◆ **TEXT BLOCK**
BEGIN
One of the most important limiting factors of manganese oxide cathode materials in zinc batteries is rapid capacity fading, which is caused by active material dissolution.20,21 The main and most effective strategy for inhibiting dissolution and promoting cycling stability is to shift the dissolution equilibrium by adding extra Mn2+ in electrolytes.22–25 Besides, it is proposed that the introduction of pillars, e.g., polyaniline and water, in layered MnO2 enhances its structural stability and improves capacity retention.26 In addition, heteroatom doping and compositing with conductive compounds27,28 have been reported to improve the electrochemical stability of MnO2. Nevertheless, the majority of MnO2 studies still rely on pre-added Mn2+ salts in electrolytes to achieve reasonable cycling performance.

A possible concern for Mn2+ additives, on the other hand, is that they would be oxidized and deposited at the cathode during the charge process,29,30 functioning as extra active materials. Therefore, the tests of MnO2 in electrolytes free of pre-added Mn2+ would reflect the cycling performance of the cathodes themselves. In addition to suppressing dissolution, an effective strategy to realize stable cycling would be the recycling of dissolved active material. This can be realized by promoting the deposition of dissolved Mn2+ back to the cathode and oxidation to MnO2 during the charge process. In order to achieve this goal, we herein construct a polydopamine (PDA) coated MnO2 composite material (MnO2/PDA). Specifically, PDA contains various active sites to coordinate with the Mn active material. It not only interacts with and confines dissolved active material at the cathode during discharge, but also facilitates the back-deposition of dissolved Mn2+ during charge. A stable long-term cycling of the MnO2/PDA composite material is thus realized. It retains 147 mA h g−1 capacity after 2000 cycles at 1 A g−1 in the ZnSO4 electrolyte free of Mn2+ additives, corresponding to 81.1% capacity retention, superior to only 90 mA h g−1 capacity left (37.3% retention) for the bare MnO2 material.
END
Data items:
BEGIN
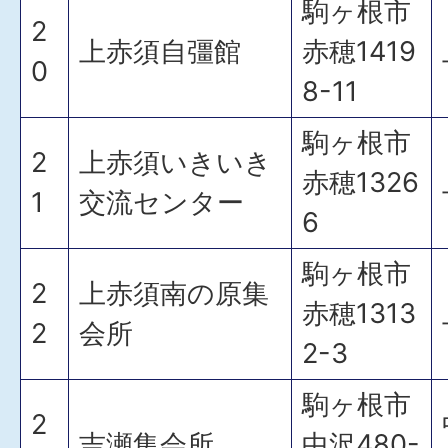
駒ヶ根市
2
上赤須自彊館
赤穂1419
0
8-11
駒ヶ根市
2
上赤須いきいき
赤穂1326
1
交流センター
6
駒ヶ根市
2
上赤須南の原集
赤穂1313
2
会所
2-3
駒ヶ根市
2
吉瀬集会所
中沢480-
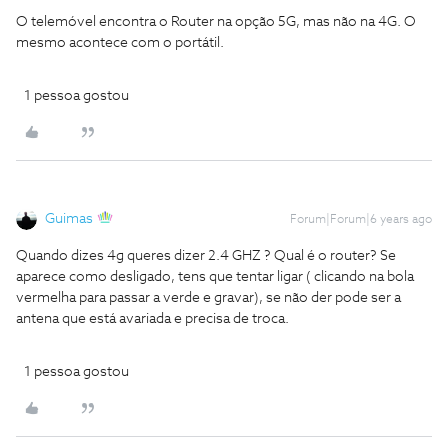
O telemóvel encontra o Router na opção 5G, mas não na 4G. O
mesmo acontece com o portátil.
1 pessoa gostou
Guimas
Forum|Forum|6 years ago
Quando dizes 4g queres dizer 2.4 GHZ ? Qual é o router? Se
aparece como desligado, tens que tentar ligar ( clicando na bola
vermelha para passar a verde e gravar), se não der pode ser a
antena que está avariada e precisa de troca.
1 pessoa gostou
END
◆ **WHAT TO WORK ON**
1 - In the manganese oxide cathode text, what causes the rapid capacity fading of manganese oxide cathode materials in zinc batteries?
2 - Quote the manganese oxide cathode text from "One of the most" to "reasonable cycling performance.".

◆ **SOLUTIONS TO THE TASKS**
1 - Active material dissolution.

2 -
One of the most important limiting factors of manganese oxide cathode materials in zinc batteries is rapid capacity fading, which is caused by active material dissolution.20,21 The main and most effective strategy for inhibiting dissolution and promoting cycling stability is to shift the dissolution equilibrium by adding extra Mn2+ in electrolytes.22–25 Besides, it is proposed that the introduction of pillars, e.g., polyaniline and water, in layered MnO2 enhances its structural stability and improves capacity retention.26 In addition, heteroatom doping and compositing with conductive compounds27,28 have been reported to improve the electrochemical stability of MnO2. Nevertheless, the majority of MnO2 studies still rely on pre-added Mn2+ salts in electrolytes to achieve reasonable cycling performance.